Many readers and moviegoers know Louis Begley through his creation Warren Schmidt (there have been three books, and a movie starring Jack Nicholson), but I first encountered Begley through his award-winning debut novel, Wartime Lies. A harrowing tale of how a Polish-Jewish boy and his mother survived the Holocaust (Begley himself was born in Poland), that book is as much memoir as novel. In Memories of a Marriage, Begley steps away from both his childhood and the redoubtable Schmidt.
What he steps into is the lives of Lucy and Thomas Snow, wed in the ‘50s, divorced a decade and a half later. The narrator, a widowed novelist named Phillip, lives in post-9/11 New York and one evening at the ballet, he bumps into Lucy, an old friend and former flame. She appears, at first, to have aged well, still striking despite being in her seventies. Phillip quickly learns, however, that Lucy has descended into bitterness (and probably alcoholism). She begins a series of confessional/complaint sessions with the Phillip, reflecting on her life before her marriage, what drove her to marry Thomas, and what she believes were his sins.

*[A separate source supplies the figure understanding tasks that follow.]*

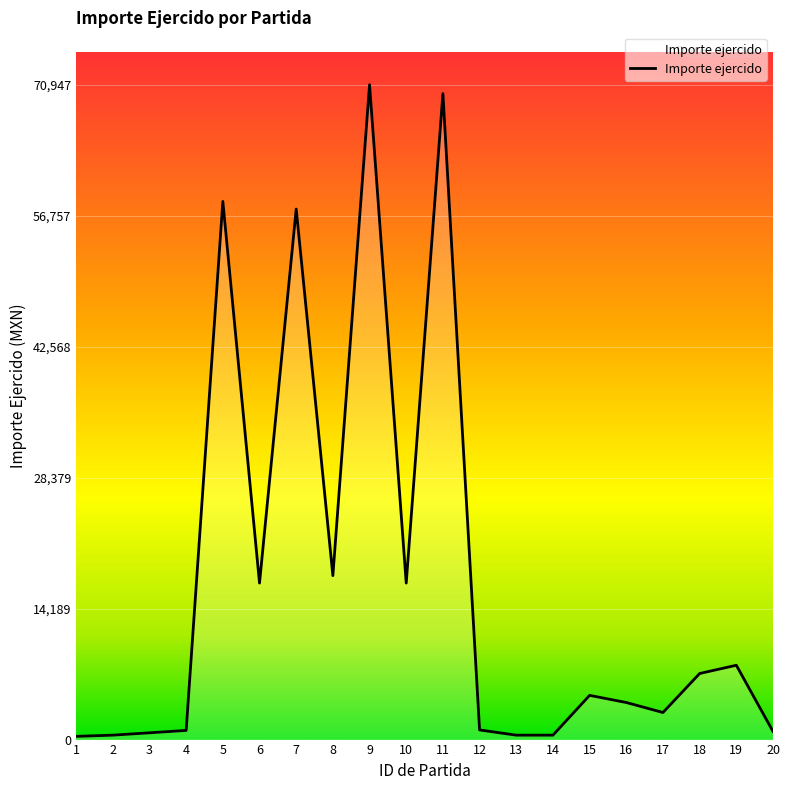

The chart shows a value of 16957.0 at 6. True or false?

True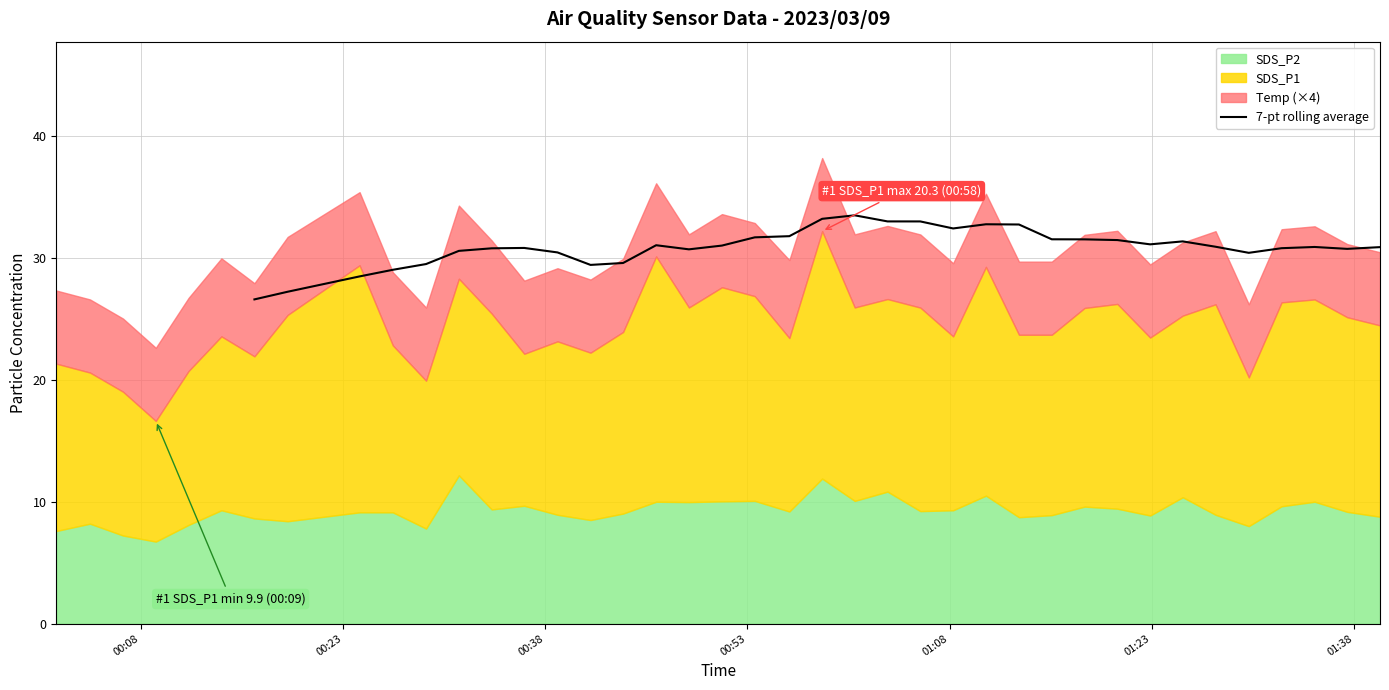

The value at 16 is 57.2. True or false?

False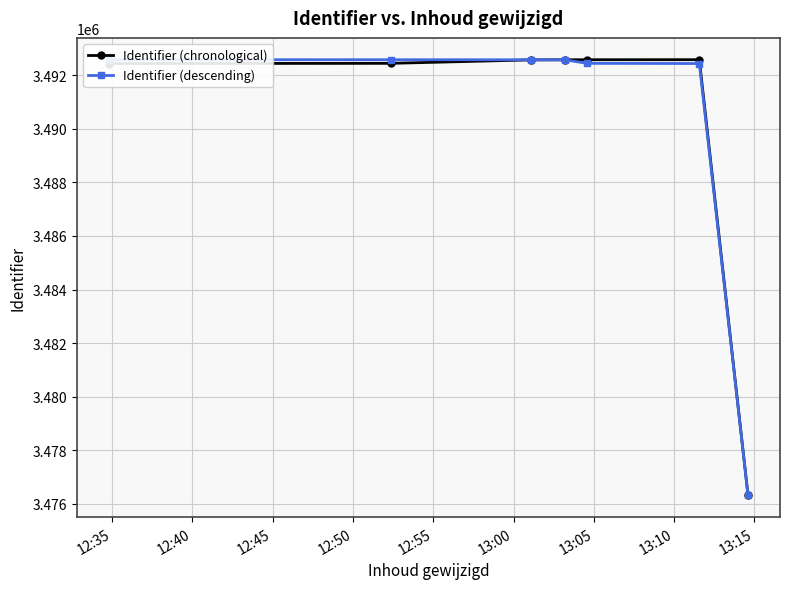

Does the chart display data point markers on the line(s)?

Yes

By his own admission, Phillip becomes obsessed with the Snows’ marriage, and since Thomas has been dead for several years, to get a more balanced picture, Phillip turns to the Snows’ friends and family members—Thomas’s clients and colleagues; the Snows’ son; Thomas’s second wife, now happily remarried; people they dined and vacationed with.

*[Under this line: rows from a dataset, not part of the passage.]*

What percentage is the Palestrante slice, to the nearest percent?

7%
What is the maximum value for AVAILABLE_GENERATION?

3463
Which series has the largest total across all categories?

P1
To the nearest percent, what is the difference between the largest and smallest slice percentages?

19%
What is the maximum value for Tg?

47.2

We learn what happened to Lucy and Thomas, why they married, why they shouldn’t have, and what tore them apart. But Phillip tells the Snows’ story in the shadow of his own marriage; he shares all the sordid details of the Snows’ disastrous marriage while being very stingy with the details of his long and reportedly happy marriage to Bella. Maybe it’s just that someone like Lucy shares everything in the pursuit of some sort of justice, while someone like Phillip holds his memories close and precious, feeling little need to share them. However, if Begley had given his reader a better picture of Phillip’s successful marriage, to balance that of Lucy’s catastrophic one, Memories of a Marriage might have been a greater pleasure and a wiser book.